5
Но он стоит того. В своих отношениях к искусству он проявлял тонкость, которая была восхитительна. Он был несомненный пришелец, он был еврейский юноша, бахур из Винницы (с тех пор мы кое-что узнали: две-три даты и два-три факта), он был недоучившийся питомец одесского Костанди, он так и не кончил ни одной художественной школы, он лишь несколько месяцев побывал в 1911 году в Париже; он и там только смотрел, впитывал и размышлял, был сам себе учителем и учеником; но он появился в Петербурге зимой 1912 года таким аристократом от искусства – аристократом европейского склада, что все мы готовы были предположить за его спиной наличие самой утонченной генеалогии.

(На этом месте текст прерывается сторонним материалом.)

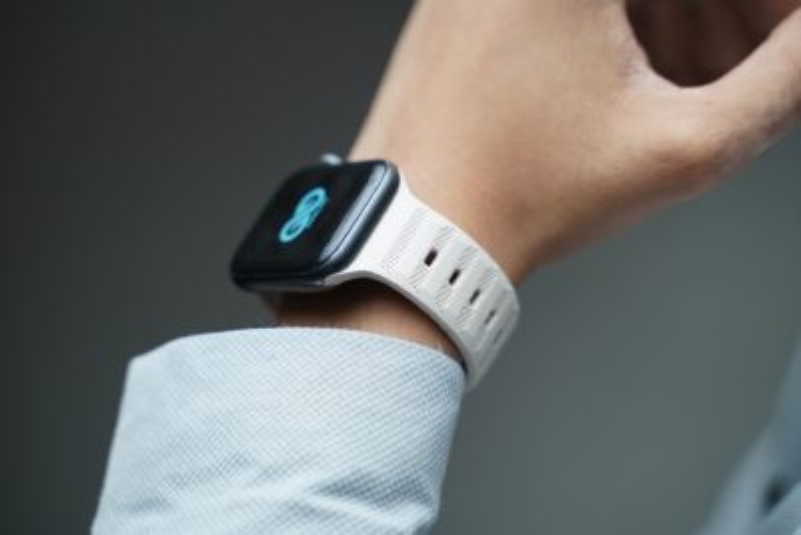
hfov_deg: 27.0
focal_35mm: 75
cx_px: 400
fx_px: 1669
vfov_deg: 18.2
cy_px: 268
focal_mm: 75
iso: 1000
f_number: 4
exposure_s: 1/80
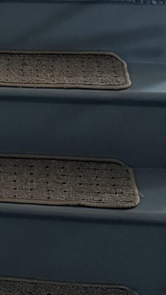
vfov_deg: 17.4
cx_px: -168
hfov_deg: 9.7
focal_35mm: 117
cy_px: -61
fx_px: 915
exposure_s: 1/40
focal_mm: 6.76
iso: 800
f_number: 1.78
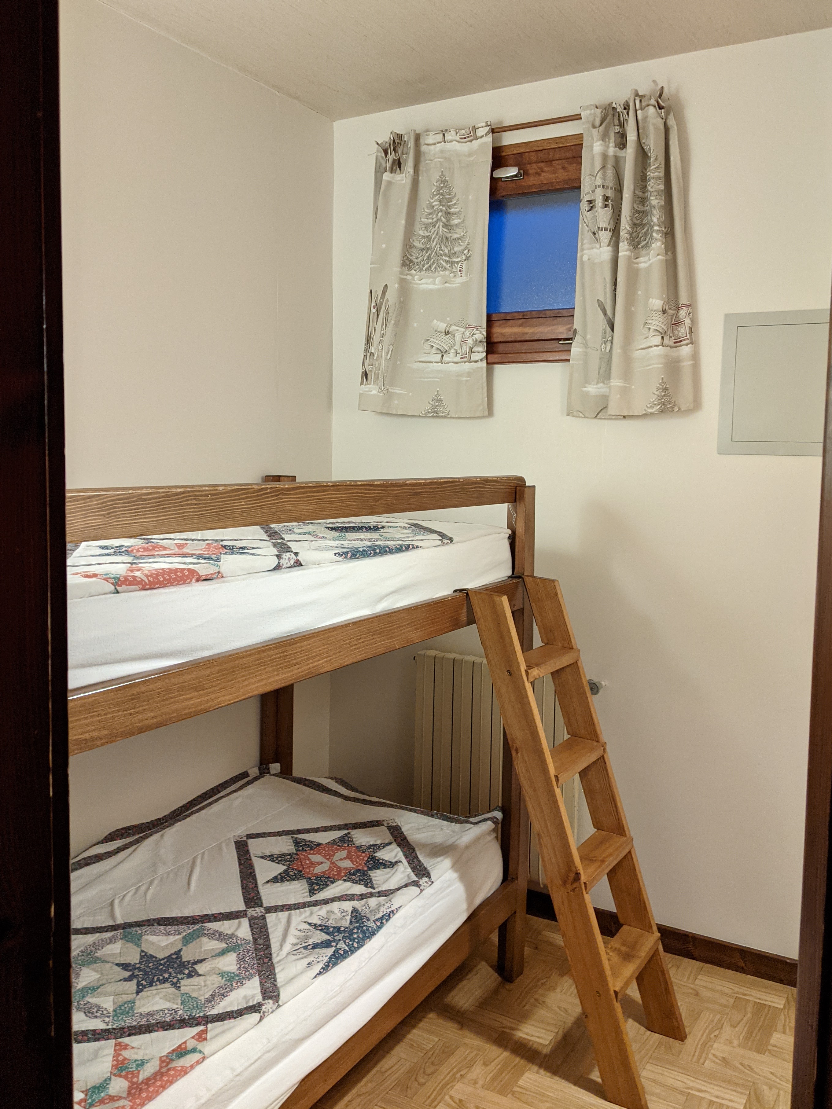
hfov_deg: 46.8
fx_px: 961
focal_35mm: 30
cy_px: 512
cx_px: 428
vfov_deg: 59.9
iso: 318
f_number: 1.8
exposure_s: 1/25
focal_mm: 4.44
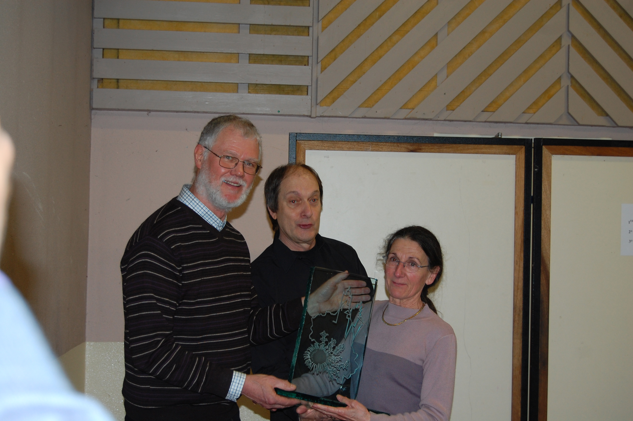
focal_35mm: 57
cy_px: 210
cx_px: 316
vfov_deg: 23.7
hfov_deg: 35.1
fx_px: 1001
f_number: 5
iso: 400
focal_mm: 38
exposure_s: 1/60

Утонченная генеалогия… За его спиной была всего-навсего лишь способность принимать окраску и вид окружающей среды. У Альтмана был дар мимикрии. Добрый жребий его состоял в том, что он был одарен ею до совершенства. Он окрасился Европой молниеносно и прочно. Попав из Одессы в Париж, бахур Натан Альтман стал сразу monsieur Nathan Altmann, миновав воздействие всероссийского Петербурга и всерусской Москвы. Он распоряжался своим европеизмом просто и свободно. В Петербург он прибыл даже в поношенно-европейском виде, словно Европа была его исконной родиной, а к русским берегам его прибил какой-то роковой и странный случай, как некогда Тома де Томона в изображении Ф. Ф. Вигеля.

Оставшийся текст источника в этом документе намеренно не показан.